__EXERCISE TASKS__.
a - Answer three short questions from the passage on currencies and gold, one per line: (i) What share of identified reserves does the US dollar make up, according to the figures cited? (ii) As what does Rickards reject the attack on gold? (iii) Over how many years has the warning about immediate inflation been heard?
b - Supply the next part of the passage on currencies and gold, picking up after its final sentence.

Chapter 11, entitled “End Game: Paper, Gold or Chaos?”, outlines processes at work in the International Monetary Fund and in the interconnected central banking systems of the world that are leading to increasing devaluation of currencies.  He traces the origins of the IMF and the collapse after Bretton Woods; and the results show that the US dollar comprises “over 61% of identified reserves, while the next largest component, the euro, weighs in at just over 26%.”  He notes how the IMF is attempting to gradually institutionalize special drawing rights (SDR), and he notes how the development of the SDR as a world monetary substitute on an institutional level is currently underway as a new process.  He talks about the risk to this approach in the 2012 election and what would happen with a Congress and a President in 2013 if some contributions were made or limits on contributions to the IMF were created by Congress.  SDR borrowing capacity is a huge issue now.  He points out some of the work done by Geithner to assemble larger entities into informal groups, in which decisions are made without direct consultation with political constituencies and certainly without consultation with the taxpayers who support those constituencies.

Rickards also sponsors the notion that a gold standard is necessary.  He rejects the attack on gold as a “barbarous relic.”  Rickards notes clearly in his arguments that “gold is not a commodity.  Gold is not an investment.  Gold is money par excellence.”  He notes that gold is “truly scarce.”

I am not sure whether gold is the answer to the current woes in our economic circumstances, and I am not sure that the current expansion of central bank balance sheets will lead to an immediate inflation.  In fact, that has been a warning we have heard the last four years, and we at Cumberland have rejected it in the near term.  By doing so, we were able to take advantage of the tremendous decline in interest rates, and our bond portfolios were rewarded for that decision.

__MATERIAL SHOWN__.
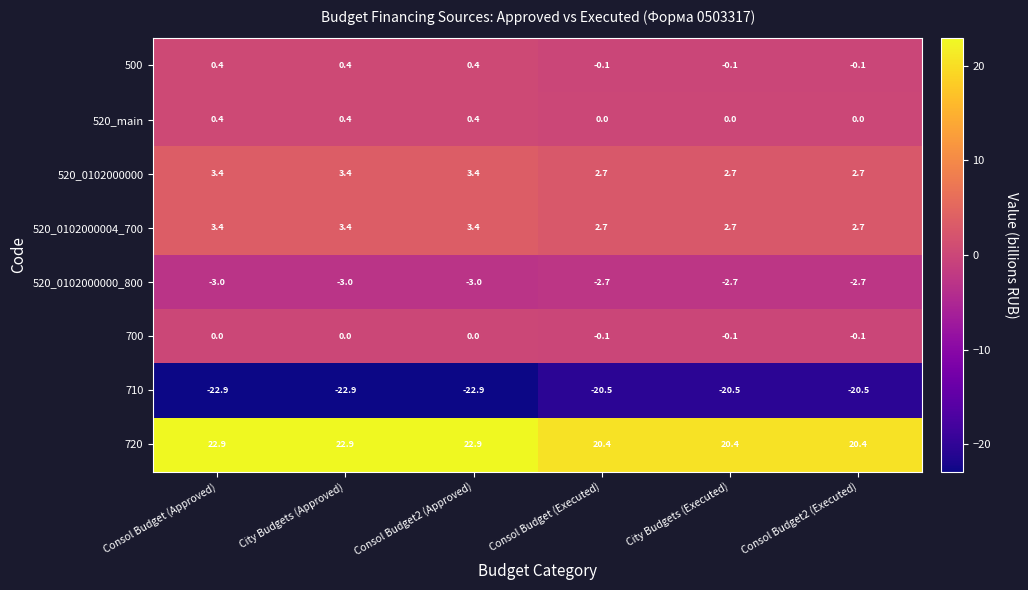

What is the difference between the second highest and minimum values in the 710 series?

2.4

--

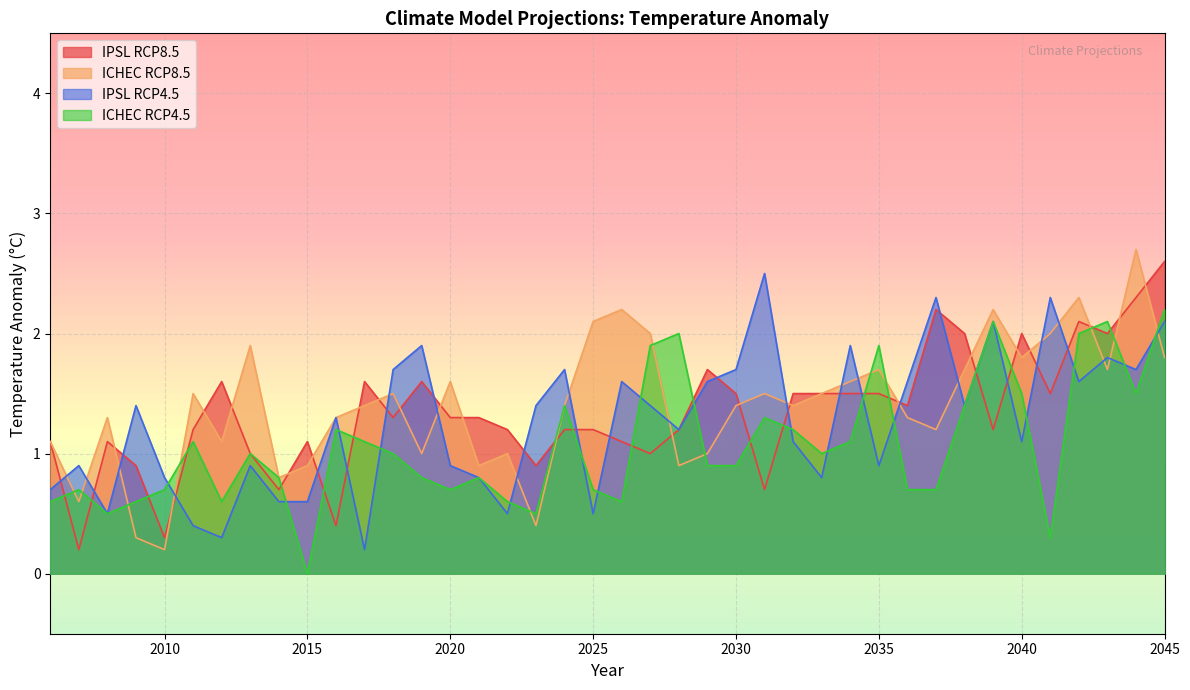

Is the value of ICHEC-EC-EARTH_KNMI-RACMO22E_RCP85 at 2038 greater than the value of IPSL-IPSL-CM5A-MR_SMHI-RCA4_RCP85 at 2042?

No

__NUMBERED ANSWERS__.
a -
(i) Over 61%.
(ii) As a "barbarous relic."
(iii) The last four years.

b -
However, we are approaching levels of interest rates that are creating concern.  How long will they remain this low?  How much more expansion of central bank balance sheets will occur?  What are the multipliers attendant to the monetary-base calculations for various currency blocks around the world?  Readers may look at the Cumberland website for updated graphic depictions on central bank balance sheets and on interest-rate spreads.  Look at the two chart stacks at Cumber.com for details.

Frank Knight described the difference between risk and uncertainty and developed the concept of organizational structure in which the process of deciding what to do and how to do it becomes the critical element in dealing with uncertainty.  James Rickards talks about that process in the context of central bank policy and the monetary dynamics involving the euro, the British pound, the Japanese yen, and the US dollar.  He focuses on possible outcomes of that decision-making process.  He talks about the uncertainty that awaits us and about the various scenarios that could befall us.  Currency Wars, with its last two chapters, is an exciting book to read and ponder on the Rio Puelo.  Frank Knight’s classic work provides the framework for such thought, and Chris Squires’ quote from her email frames the connection between contemplative reading, thinking and digesting of ideas, and a fly rod.

Source: James Rickards, Currency Wars: The Making of the Next Global Crisis (New York: Penguin Group, 2011)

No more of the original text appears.